● PROVIDED DATA:
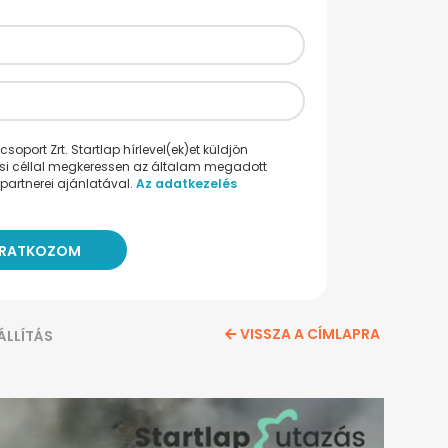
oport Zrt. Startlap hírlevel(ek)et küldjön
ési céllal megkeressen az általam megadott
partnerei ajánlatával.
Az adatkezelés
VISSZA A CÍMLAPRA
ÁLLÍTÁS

● PROBLEM: Having found the line with "ési céllal megkeressen az általam megadott", transcribe it and each line after it to the end of the entries, with no other lines.

● ANSWER FOR THIS EXERCISE:
ési céllal megkeressen az általam megadott
partnerei ajánlatával.
Az adatkezelés
VISSZA A CÍMLAPRA
ÁLLÍTÁS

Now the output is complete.